Hopper cited a lack of money and manpower for the lapses in regulation. The board, she said, has only been able to investigate clinics after complaints have been filed.

“The way that we have been operating, it’s not like there has been any down time in between complaints,” Hopper said. “But with more money, that translates into more people, it will increase our ability to regulate.”

Sarah Kelsey, an attorney for the National Alliance for Model State Drug Laws, a resource organization for lawmakers and others hoping to reduce drug abuse, said a major challenge with regulating pain management clinics is that prescription medications are legal substances and have legitimate uses.

“That is a great part of the problem in the whole prescription drug abuse problem that ties back to making sure that people that really need these medications can get them,” Kelsey said.

And pain management is complicated by the fact that doctors not only must treat pain, but must work with patients whose pain may have not been properly treated by other physicians, who have turned to medication not prescribed for them for relief and who have become addicted to those drugs, said Jane Maxwell, a professor and expert in substance trends at the University of Texas at Austin.

Proper oversight of the clinics and physicians by the state, Maxwell said in an email, would help law enforcement efforts to identify pill mills and shut them down.

Lawmakers this year approved more money the board can use in the 2014 to 2015 biennium to increase oversight of the clinics. 

"Because of the high potential for abuse, it is important that we ensure our pain management clinics are properly registered, inspected and monitored," state Sen. Jane Nelson, R-Flower Mound, chairwoman of the Senate Health and Human Services Committee, said in an email. 

With the additional money, the agency plans to hire three full-time investigators, one attorney and one administrative assistant and inspect about 380 sites each year.

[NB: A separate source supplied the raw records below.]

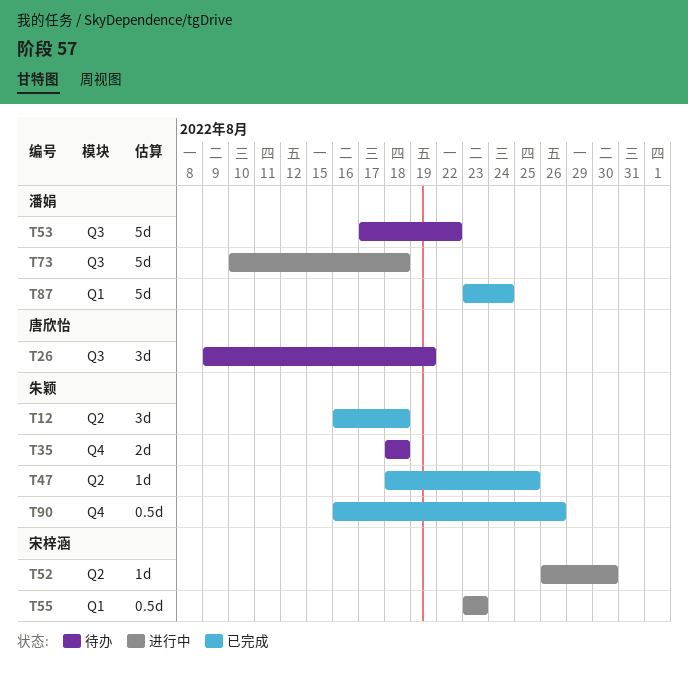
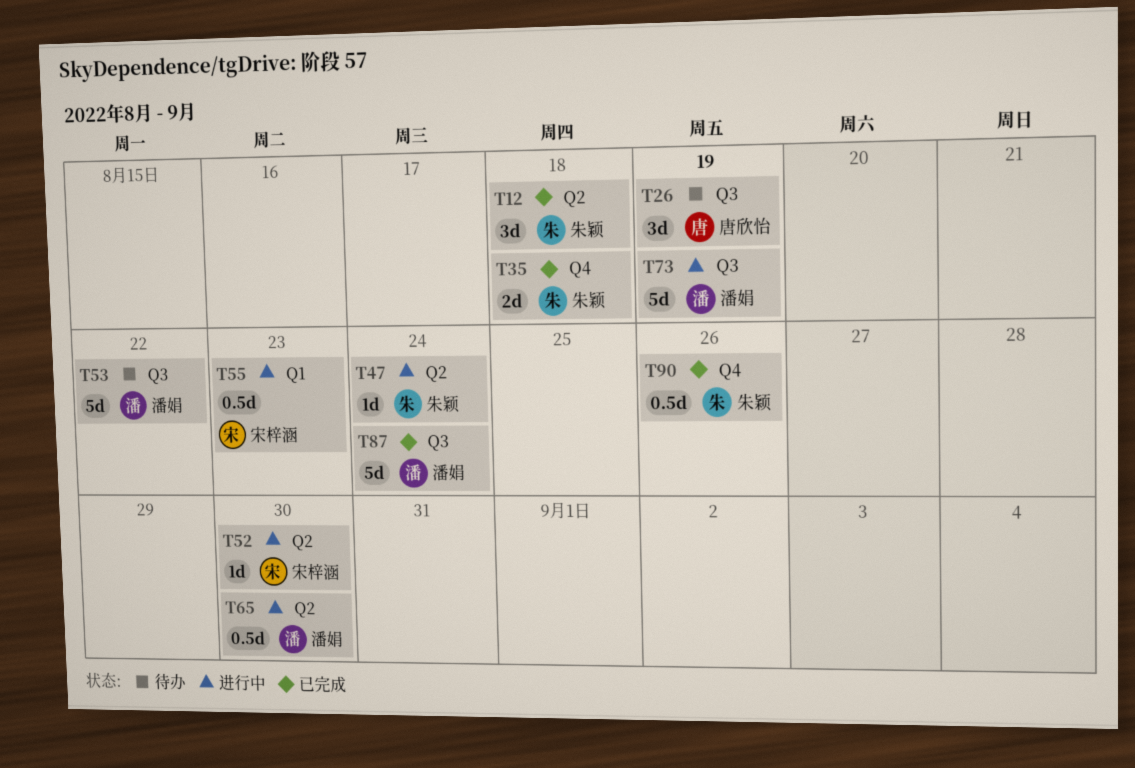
T35, status: 待办 -> 已完成
T47, status: 已完成 -> 进行中
T47, due: Aug 25 -> Aug 24
T65: none -> present
T73, due: Aug 18 -> Aug 19
T87, label: Q1 -> Q3

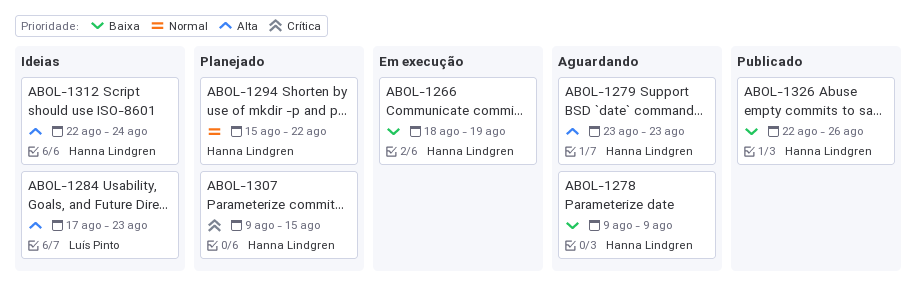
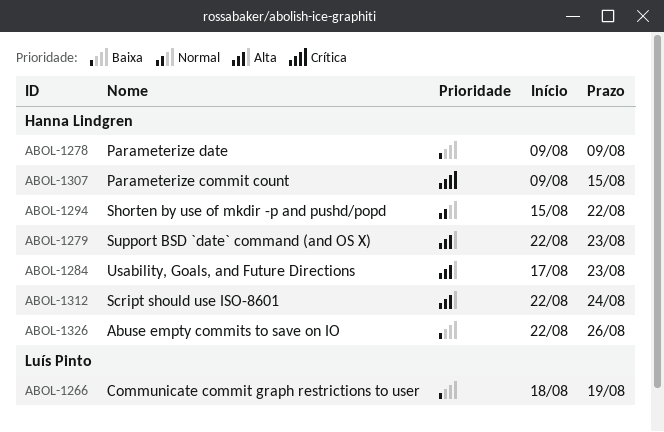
ABOL-1266, owner: Hanna Lindgren -> Luís Pinto
ABOL-1279, start: Aug 23 -> Aug 22
ABOL-1284, owner: Luís Pinto -> Hanna Lindgren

The board will also implement a number of changes suggested in the audit, including conducting in-person clinic audits, using the Department of Public Safety’s prescription drug tracking system and improving its own computer system, Hopper said.

Not all pain management clinics are illegal operations, Hopper said, and eliminating the corrupt ones will make regulation easier. Despite the problems noted in the audit, she said, the regulation of the industry has improved significantly since 2010.

“The long and the short is that the criminal operations are easy to identify once we know about them. And being able to audit clinics and have the manpower to do that in the absence of complaints will help out a lot,” Hopper said.